Epic CIC
Epic is the first public service youth mutual to spin out of local government and delivers a wide range of support services for young people
What is Epic CIC?
Going live on the 1st January 2014 Epic CIC became the first public service youth mutual to spin out of local government. Epic delivers a comprehensive range of youth support services to children and young people up to the age of 19, and up to 25 where an individual has a lifelong learning difficulty and/or disability. Their mission is to inspire young people to achieve their potential and to make a positive difference to the communities in which they work.
The Epic Story
The head of the Royal Borough of Kensington and Chelsea’s nationally recognised youth support service, Brendan O’Keefe, first started exploring spinning out the service as a mutual in response to significant projected funding cuts, which had the potential to see the service halved by 2017. Recognising the need to adapt, Brendan and his staff embarked on a journey of discovery and transformation. In 2012 the youth service employees voted unanimously in favour of spinning out as a public service mutual.
In addition to support from the council, Epic received bespoke and expert legal support from Cabinet Office’s Mutuals Support Programme. Staff also attended the pilot of Cabinet Office’s Going for Growth training programme, helping to build their commercial capability ahead of spinning-out.
Mutual life
Moving to a public service mutual model helps Epic put frontline staff and young people at the heart of its decision-making, with Epic’s board including five elected employees as well as two young people. For the first time ever, elected board members have been given the responsibility of approving the annual budget. In addition, a Staff Council has been created - meeting bi-monthly it holds the Managing Director to account for decisions.
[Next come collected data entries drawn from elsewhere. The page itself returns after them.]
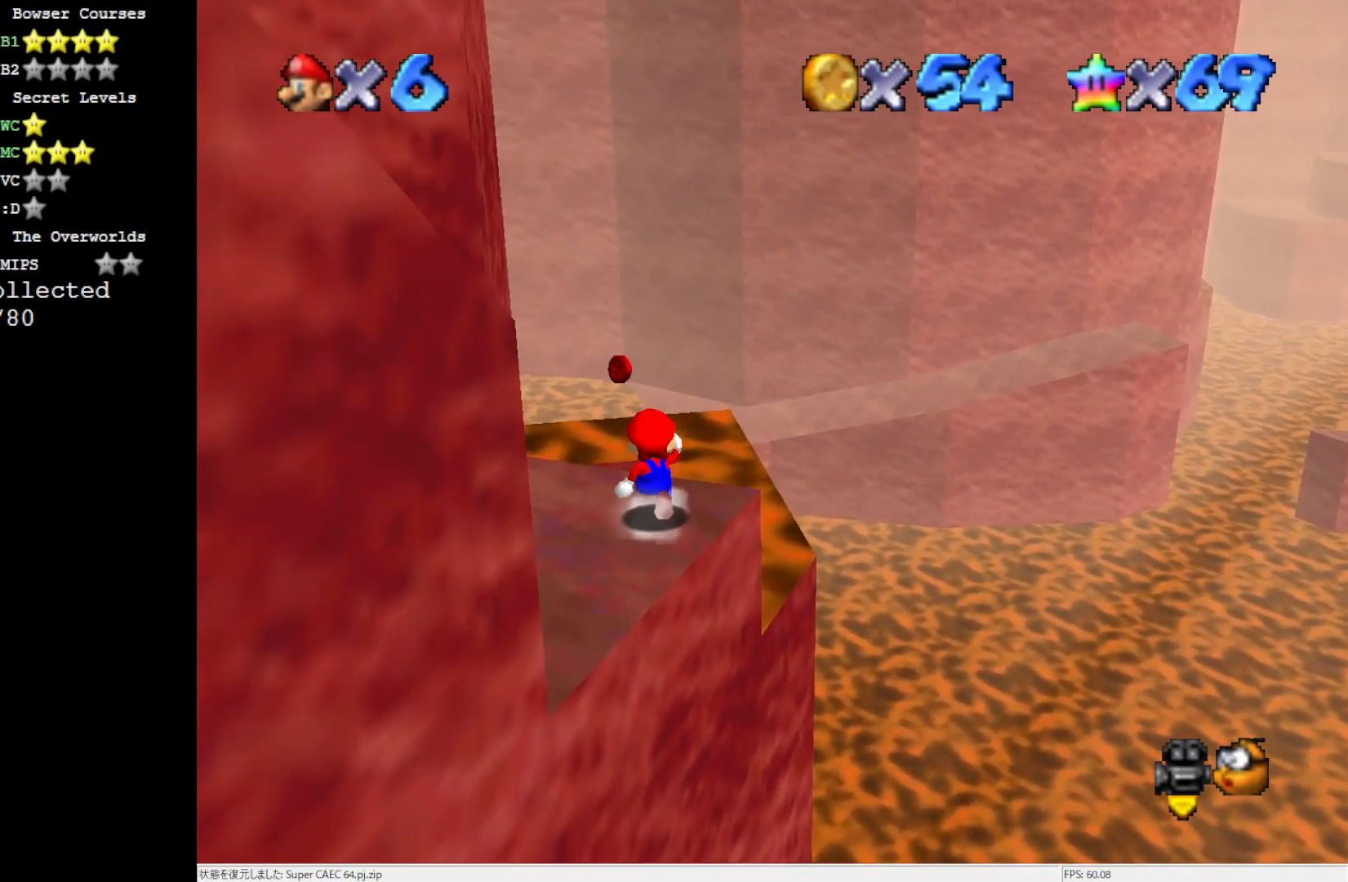
{"buttons": ["Z"], "left_stick": "up-right", "events": [[83, "Z", "down"], [117, "B", "down"], [317, "B", "up"], [383, "left_stick", "up-right"]]}
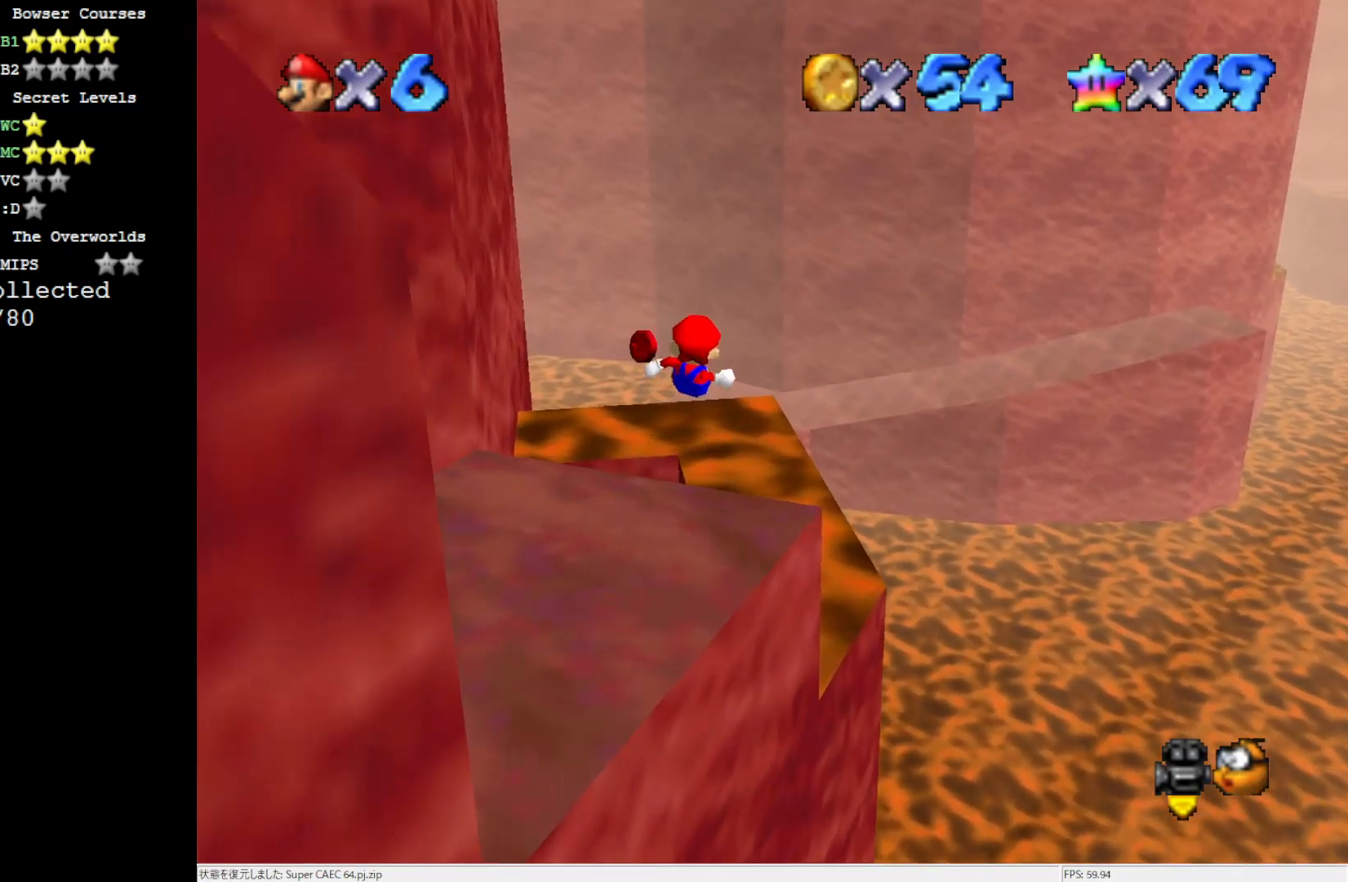
{"buttons": ["C_RIGHT"], "left_stick": "left", "events": [[100, "left_stick", "up"], [350, "Z", "up"], [350, "left_stick", "up-left"], [450, "C_RIGHT", "down"], [483, "left_stick", "left"]]}
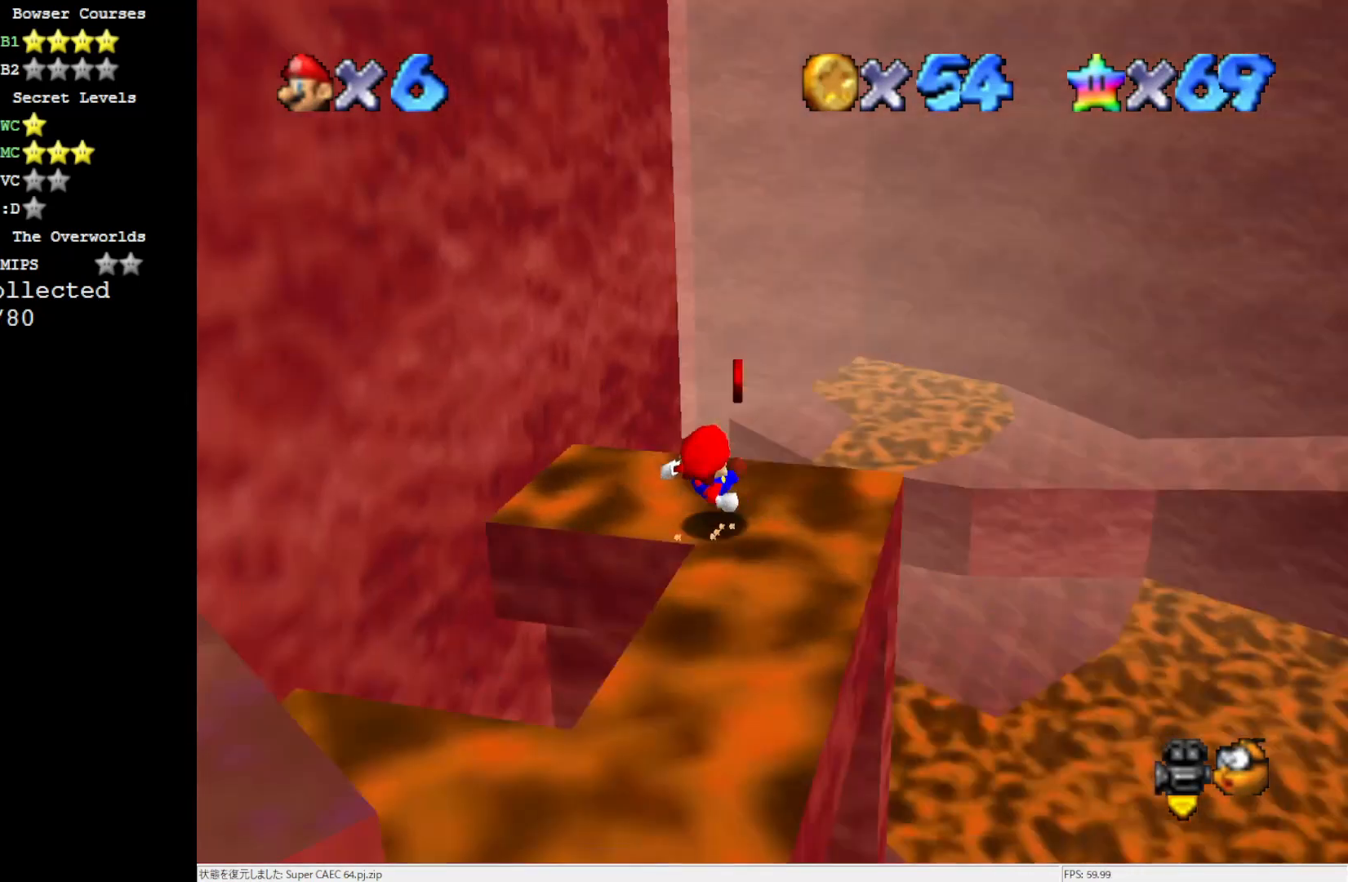
{"buttons": ["C_RIGHT"], "left_stick": "left", "events": [[83, "C_RIGHT", "up"], [183, "left_stick", "center"], [367, "left_stick", "left"], [383, "C_RIGHT", "down"]]}
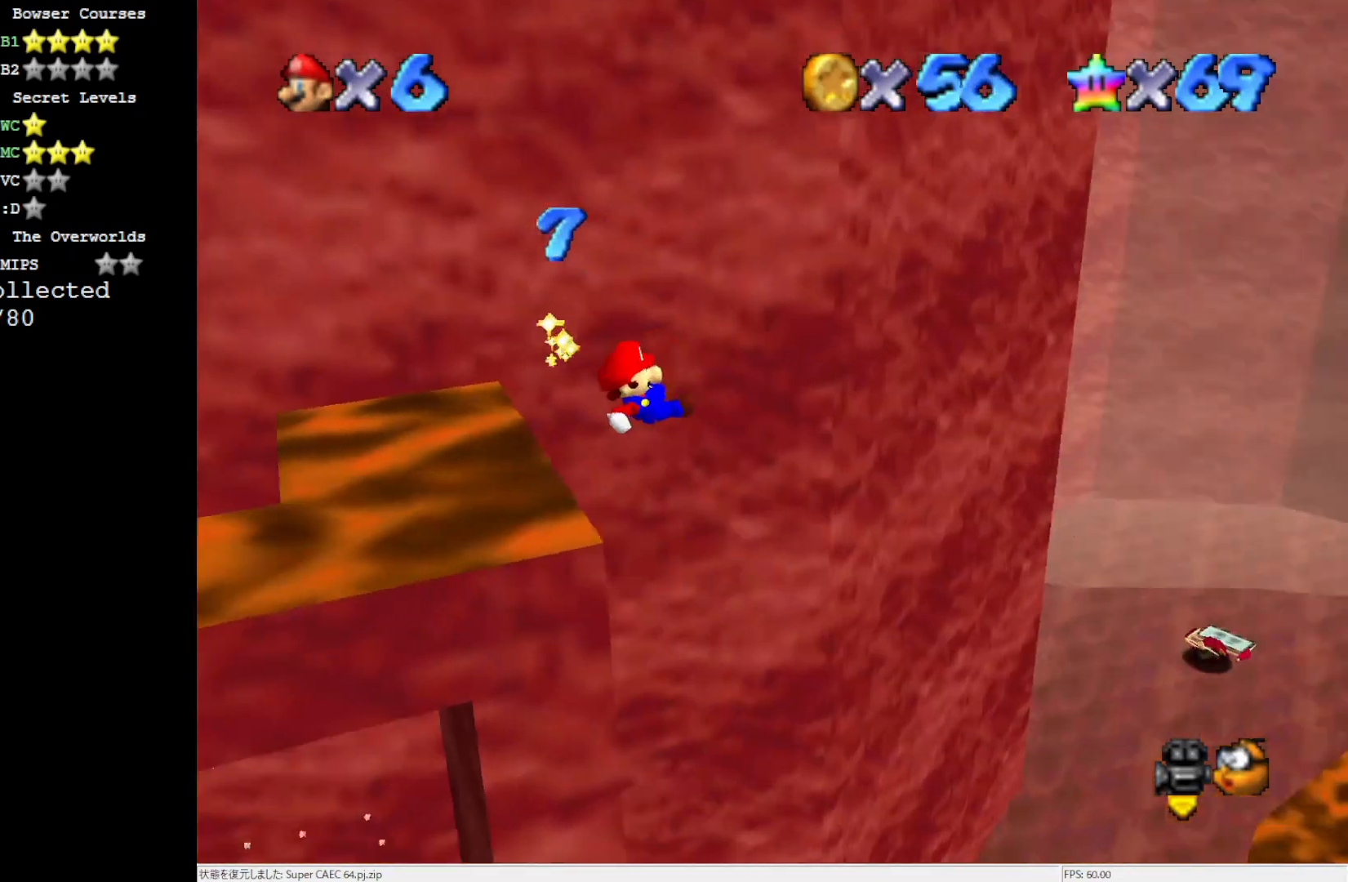
{"buttons": ["C_RIGHT"], "left_stick": "center", "events": [[17, "C_RIGHT", "up"], [317, "left_stick", "center"], [450, "C_RIGHT", "down"]]}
The mutual model has also empowered Epic’s staff to identify and implement innovative and enterprising ideas for working with young people, which will be sustainable over the long term. For example, a local independent school funds one of Epic’s youth centres to develop an environmental project for young people at risk of involvement in the criminal justice system.
Epic is also demonstrating its credentials outside the more traditional local authority and education sectors. It has already won a contract with the local Clinical Commissioning Group for youth workers to deliver healthy lifestyle programmes to ‘hard to reach’ young people – in other words those who would not as a matter of course access NHS services.
Epic’s kayaking centre on the River Thames now sells kayaking trips to the general public with profits reinvested back into Epic’s core youth services.
Initiatives such as these are helping Epic pass on significant savings to the Council - more than £800,000 over the next 5 years - whilst at the same time investing in and expanding its youth support service. These savings are in addition to the £765,000 of cashable savings delivered to the Council over the past two years.